• [Things to do]:
[1] In the cryogenic treatment abstract, which alloy condition has the highest Vickers hardness?
[2] Print the part of the cryogenic treatment abstract from "This study investigated" up to and including "deep cryogenic treatment.".

• [Text provided]:
--------------------------------------------------
Deep cryogenic treatment (DCT) is widely recognized as an effective method to enhance the properties of metallic materials. At present, the impact mechanism of DCT on the corrosion behavior of CoCrFeMnNi high-entropy alloy (HEA) with excellent comprehensive performances remains unstudied. This study aims to explore the influences of DCT and cyclic deep cryogenic treatment (CDCT) on the microstructure, hardness and anti-corrosion ability of CoCrFeMnNi HEA in simulated oceanic environment utilizing electrochemical tests, atomic force microscopy (AFM), X-ray photoelectron spectroscopy (XPS) and immersion experiment. Results indicate that the thick and uniform passive film of CDCTed HEA exhibits the optimal protective performance, compactness and stability, as verified by the elevated passive film resistance (Rf) of 168.3 kΩ·cm2, the decreased passivation film capacitance (Qf) of 3.231 × 10−5Ω−1 · cm−2 · s−n and carrier density, which is attributed to increased corrosion-resistant oxides, bound water content and less instable manganese oxides, all of which synergistically inhibits the penetration of corrosive ions. The reduced quantity of metastable and stable pits, and higher pitting potential (Ep) of 0.161 V reveal that DCT remarkably improves the pitting resistance of the HEA. Specifically, the alloy prepared by CDCT demonstrates superior anti-corrosion property. Moreover, DCT results in a reduction in grain size, while CDCT further induces the grain refinement. Additionally, the HEA subjected to CDCT possesses the highest Vickers hardness value.

Graphical abstract

This study investigated the microstructure and corrosion characteristics of CoCrFeMnNi HEA after deep cryogenic treatment and cycle deep cryogenic treatment.
--------------------------------------------------
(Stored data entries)
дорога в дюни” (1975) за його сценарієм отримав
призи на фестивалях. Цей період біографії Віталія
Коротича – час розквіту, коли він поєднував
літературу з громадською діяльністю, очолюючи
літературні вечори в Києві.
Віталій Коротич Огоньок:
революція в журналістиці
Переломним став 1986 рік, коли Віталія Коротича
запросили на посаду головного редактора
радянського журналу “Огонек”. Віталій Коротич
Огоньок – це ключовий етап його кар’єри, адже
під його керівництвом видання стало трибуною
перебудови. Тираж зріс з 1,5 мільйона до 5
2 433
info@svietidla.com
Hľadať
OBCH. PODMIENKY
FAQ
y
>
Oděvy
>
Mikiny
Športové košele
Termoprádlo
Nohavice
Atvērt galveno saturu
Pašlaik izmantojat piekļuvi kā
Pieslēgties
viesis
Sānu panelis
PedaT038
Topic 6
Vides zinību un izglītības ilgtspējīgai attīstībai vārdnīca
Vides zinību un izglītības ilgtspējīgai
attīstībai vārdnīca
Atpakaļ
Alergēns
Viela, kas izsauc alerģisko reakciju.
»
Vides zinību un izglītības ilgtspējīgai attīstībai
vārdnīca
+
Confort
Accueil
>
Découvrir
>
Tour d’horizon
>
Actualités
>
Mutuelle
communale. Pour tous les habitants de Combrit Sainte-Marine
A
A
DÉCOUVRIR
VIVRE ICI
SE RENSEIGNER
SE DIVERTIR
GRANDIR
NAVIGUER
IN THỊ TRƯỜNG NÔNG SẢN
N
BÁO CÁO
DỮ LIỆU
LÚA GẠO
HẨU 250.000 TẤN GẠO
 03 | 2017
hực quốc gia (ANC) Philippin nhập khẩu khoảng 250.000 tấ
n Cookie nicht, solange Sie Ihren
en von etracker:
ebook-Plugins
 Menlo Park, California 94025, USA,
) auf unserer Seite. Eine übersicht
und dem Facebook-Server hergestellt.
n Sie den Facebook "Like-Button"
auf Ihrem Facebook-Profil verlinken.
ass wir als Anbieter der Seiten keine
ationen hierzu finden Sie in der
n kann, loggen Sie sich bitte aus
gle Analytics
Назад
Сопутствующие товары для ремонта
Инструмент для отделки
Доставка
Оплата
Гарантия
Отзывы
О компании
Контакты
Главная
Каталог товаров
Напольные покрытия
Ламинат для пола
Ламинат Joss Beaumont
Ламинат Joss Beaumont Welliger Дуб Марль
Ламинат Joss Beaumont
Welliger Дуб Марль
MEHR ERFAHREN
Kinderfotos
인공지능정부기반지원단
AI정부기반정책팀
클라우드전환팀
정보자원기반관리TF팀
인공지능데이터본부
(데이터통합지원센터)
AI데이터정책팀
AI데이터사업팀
--------------------------------------------------
• [Responses for each task]:
[1] The HEA subjected to cyclic deep cryogenic treatment (CDCT) has the highest Vickers hardness.

[2]
This study investigated the microstructure and corrosion characteristics of CoCrFeMnNi HEA after deep cryogenic treatment and cycle deep cryogenic treatment.